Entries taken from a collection
────────────────────────────────────────
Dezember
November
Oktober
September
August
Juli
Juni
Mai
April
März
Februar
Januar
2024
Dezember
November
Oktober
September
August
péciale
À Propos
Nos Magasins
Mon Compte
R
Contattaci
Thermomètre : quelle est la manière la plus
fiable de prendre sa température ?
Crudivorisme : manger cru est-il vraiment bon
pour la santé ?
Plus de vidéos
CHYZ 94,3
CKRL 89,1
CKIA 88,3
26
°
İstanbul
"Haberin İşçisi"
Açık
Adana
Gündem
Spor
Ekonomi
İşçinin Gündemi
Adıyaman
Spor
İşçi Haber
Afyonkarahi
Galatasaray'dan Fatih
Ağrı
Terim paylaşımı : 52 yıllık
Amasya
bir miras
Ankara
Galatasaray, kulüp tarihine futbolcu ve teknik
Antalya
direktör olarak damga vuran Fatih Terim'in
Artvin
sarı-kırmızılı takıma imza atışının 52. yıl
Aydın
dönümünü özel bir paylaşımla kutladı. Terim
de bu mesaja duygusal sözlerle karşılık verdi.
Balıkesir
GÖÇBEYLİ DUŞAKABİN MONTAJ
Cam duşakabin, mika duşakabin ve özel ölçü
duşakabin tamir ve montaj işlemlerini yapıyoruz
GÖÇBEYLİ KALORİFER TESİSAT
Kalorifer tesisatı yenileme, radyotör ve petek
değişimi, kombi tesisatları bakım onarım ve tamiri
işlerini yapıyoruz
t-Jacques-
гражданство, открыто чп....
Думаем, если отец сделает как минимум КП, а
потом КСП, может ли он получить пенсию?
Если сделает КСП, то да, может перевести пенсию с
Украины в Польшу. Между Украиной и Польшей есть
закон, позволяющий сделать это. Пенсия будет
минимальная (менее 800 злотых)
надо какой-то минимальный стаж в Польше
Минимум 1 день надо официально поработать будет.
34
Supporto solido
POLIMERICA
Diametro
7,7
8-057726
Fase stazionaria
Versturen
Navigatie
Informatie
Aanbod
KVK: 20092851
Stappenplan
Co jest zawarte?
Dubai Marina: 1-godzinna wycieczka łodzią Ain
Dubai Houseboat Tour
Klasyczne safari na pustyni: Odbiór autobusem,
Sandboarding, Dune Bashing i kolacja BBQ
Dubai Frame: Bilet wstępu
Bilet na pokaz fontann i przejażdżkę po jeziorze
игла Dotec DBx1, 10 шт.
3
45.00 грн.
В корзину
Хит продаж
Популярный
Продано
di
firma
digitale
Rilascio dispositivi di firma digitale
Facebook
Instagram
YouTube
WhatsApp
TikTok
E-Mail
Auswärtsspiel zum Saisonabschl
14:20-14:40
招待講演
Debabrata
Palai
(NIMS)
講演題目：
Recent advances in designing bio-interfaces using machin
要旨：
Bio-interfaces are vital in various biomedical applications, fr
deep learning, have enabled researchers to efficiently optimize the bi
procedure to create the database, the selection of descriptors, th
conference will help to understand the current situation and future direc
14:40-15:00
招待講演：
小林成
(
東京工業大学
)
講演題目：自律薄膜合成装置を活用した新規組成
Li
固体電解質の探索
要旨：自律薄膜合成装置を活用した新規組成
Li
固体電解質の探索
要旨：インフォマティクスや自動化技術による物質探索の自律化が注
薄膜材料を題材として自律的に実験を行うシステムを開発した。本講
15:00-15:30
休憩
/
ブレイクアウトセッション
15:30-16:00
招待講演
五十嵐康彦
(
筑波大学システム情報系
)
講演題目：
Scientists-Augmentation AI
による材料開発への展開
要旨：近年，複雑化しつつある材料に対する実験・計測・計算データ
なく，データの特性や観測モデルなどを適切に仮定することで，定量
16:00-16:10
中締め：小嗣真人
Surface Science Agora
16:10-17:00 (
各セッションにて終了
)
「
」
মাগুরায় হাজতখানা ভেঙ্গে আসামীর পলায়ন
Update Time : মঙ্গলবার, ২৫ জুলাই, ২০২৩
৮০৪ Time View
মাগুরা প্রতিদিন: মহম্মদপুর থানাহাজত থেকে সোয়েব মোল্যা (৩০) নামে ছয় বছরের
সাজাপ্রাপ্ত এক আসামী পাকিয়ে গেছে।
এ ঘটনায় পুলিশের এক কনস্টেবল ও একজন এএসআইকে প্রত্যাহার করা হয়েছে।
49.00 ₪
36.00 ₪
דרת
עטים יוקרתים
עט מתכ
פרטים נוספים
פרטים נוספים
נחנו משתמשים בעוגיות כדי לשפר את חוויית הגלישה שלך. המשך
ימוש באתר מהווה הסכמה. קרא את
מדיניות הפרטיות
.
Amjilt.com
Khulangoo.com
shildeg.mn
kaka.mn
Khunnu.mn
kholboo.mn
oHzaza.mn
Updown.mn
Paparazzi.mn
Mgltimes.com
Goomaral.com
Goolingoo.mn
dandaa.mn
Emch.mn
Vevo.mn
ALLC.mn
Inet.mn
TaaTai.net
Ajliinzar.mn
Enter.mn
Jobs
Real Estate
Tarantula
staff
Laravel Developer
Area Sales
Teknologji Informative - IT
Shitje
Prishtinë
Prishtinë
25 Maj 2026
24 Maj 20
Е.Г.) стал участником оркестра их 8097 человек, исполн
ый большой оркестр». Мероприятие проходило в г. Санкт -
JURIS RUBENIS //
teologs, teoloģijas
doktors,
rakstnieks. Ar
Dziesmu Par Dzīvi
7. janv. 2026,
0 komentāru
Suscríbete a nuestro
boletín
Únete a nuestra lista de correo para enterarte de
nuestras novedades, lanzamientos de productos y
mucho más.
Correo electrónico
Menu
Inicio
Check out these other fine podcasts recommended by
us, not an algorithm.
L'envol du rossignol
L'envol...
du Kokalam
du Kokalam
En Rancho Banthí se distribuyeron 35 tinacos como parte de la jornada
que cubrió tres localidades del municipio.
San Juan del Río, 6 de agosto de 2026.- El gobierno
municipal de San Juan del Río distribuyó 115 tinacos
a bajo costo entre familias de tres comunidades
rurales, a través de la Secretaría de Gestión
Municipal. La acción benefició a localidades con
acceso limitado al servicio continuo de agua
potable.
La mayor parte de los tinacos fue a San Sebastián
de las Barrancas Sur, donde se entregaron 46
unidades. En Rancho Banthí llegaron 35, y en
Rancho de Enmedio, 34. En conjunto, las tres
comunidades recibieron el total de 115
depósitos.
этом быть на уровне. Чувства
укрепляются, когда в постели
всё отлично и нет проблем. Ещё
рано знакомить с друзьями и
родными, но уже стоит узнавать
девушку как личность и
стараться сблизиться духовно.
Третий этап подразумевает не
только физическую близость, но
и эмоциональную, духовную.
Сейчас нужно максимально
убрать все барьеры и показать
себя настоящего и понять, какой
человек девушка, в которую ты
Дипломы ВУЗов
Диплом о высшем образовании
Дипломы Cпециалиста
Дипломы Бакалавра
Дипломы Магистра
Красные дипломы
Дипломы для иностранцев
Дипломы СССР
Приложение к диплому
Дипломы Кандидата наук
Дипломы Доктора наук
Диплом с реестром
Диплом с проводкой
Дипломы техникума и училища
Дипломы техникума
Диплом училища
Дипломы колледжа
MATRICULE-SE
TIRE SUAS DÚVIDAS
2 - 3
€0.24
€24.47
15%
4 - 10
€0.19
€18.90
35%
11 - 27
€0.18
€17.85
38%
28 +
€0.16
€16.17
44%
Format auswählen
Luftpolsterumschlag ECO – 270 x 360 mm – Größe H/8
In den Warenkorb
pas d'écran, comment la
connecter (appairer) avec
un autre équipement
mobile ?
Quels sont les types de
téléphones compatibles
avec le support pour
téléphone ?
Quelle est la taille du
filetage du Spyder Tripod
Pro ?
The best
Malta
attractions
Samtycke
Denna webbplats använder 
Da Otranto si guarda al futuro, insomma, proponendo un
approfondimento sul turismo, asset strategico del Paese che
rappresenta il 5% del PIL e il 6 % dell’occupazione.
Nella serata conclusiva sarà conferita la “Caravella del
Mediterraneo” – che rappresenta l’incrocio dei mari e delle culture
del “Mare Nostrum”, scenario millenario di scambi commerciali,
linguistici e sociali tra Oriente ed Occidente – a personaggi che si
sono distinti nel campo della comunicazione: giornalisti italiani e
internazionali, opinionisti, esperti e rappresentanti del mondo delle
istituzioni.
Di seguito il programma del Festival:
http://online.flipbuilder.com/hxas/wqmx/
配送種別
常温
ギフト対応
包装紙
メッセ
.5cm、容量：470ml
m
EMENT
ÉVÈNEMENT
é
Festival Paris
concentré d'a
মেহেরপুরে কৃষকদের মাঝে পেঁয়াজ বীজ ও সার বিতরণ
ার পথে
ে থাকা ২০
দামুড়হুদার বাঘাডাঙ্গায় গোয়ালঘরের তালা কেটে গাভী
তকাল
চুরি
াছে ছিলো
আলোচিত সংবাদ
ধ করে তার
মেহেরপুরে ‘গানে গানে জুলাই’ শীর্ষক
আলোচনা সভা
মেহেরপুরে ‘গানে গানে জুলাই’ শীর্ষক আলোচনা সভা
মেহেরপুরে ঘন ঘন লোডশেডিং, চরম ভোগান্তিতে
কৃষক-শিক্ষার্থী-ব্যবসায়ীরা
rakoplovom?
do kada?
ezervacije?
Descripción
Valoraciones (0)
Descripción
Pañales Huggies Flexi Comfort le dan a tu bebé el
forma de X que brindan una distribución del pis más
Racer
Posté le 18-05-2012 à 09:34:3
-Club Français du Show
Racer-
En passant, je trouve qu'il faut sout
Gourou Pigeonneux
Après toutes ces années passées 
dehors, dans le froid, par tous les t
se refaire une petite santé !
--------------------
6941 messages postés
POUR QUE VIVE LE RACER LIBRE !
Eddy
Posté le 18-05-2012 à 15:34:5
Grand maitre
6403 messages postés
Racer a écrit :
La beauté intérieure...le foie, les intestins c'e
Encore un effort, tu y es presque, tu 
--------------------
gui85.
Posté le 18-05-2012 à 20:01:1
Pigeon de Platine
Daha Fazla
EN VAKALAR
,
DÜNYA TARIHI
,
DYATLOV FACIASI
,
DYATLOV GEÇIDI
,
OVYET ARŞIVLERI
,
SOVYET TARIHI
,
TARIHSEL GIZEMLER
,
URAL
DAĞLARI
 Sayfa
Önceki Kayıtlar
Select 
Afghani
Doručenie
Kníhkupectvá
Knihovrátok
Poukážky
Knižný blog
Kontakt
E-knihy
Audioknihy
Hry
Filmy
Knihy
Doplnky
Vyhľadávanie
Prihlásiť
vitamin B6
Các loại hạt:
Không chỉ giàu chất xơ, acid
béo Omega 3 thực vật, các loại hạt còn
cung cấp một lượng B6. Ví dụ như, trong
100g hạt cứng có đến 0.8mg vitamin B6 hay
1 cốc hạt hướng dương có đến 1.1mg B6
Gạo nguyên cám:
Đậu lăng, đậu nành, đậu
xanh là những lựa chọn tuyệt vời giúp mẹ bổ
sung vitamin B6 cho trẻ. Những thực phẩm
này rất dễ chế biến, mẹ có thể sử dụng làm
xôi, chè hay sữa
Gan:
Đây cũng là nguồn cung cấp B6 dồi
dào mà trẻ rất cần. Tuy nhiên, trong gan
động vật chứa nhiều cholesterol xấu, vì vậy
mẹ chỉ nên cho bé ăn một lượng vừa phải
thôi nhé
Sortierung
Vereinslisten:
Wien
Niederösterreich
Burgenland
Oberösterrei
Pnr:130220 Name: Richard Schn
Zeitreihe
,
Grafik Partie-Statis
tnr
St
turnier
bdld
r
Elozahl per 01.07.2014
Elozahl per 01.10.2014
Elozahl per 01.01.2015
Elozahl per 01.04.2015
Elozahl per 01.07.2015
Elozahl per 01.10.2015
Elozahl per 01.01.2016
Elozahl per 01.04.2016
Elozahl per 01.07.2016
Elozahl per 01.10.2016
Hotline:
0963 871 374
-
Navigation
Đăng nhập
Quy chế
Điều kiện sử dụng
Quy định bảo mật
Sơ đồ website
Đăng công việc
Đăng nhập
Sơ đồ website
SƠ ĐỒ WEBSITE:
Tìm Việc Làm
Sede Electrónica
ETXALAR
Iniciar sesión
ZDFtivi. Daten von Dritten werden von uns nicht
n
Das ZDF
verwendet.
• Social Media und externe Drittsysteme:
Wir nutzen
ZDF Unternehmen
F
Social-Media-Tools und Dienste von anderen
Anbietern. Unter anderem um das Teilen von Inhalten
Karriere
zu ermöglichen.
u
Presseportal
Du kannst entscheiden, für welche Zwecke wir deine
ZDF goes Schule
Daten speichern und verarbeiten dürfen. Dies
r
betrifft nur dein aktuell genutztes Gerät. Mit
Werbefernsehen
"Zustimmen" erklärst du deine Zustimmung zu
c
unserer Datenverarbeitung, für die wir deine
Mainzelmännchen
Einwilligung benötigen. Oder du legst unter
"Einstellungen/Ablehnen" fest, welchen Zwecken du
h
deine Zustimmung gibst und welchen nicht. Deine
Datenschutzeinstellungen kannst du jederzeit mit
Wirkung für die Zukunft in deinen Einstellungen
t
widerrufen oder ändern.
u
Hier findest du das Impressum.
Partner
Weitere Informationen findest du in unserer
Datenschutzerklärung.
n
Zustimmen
────────────────────────────────────────
**What to produce**. Given the records above, restate word for word only the lines starting at the one with "薄膜材料を題材として自律的に実験を行うシステムを開発した。本講" and ending at the one with "Update Time : মঙ্গলবার, ২৫ জুলাই, ২০২৩".

**Response to the exercise**.
薄膜材料を題材として自律的に実験を行うシステムを開発した。本講
15:00-15:30
休憩
/
ブレイクアウトセッション
15:30-16:00
招待講演
五十嵐康彦
(
筑波大学システム情報系
)
講演題目：
Scientists-Augmentation AI
による材料開発への展開
要旨：近年，複雑化しつつある材料に対する実験・計測・計算データ
なく，データの特性や観測モデルなどを適切に仮定することで，定量
16:00-16:10
中締め：小嗣真人
Surface Science Agora
16:10-17:00 (
各セッションにて終了
)
「
」
মাগুরায় হাজতখানা ভেঙ্গে আসামীর পলায়ন
Update Time : মঙ্গলবার, ২৫ জুলাই, ২০২৩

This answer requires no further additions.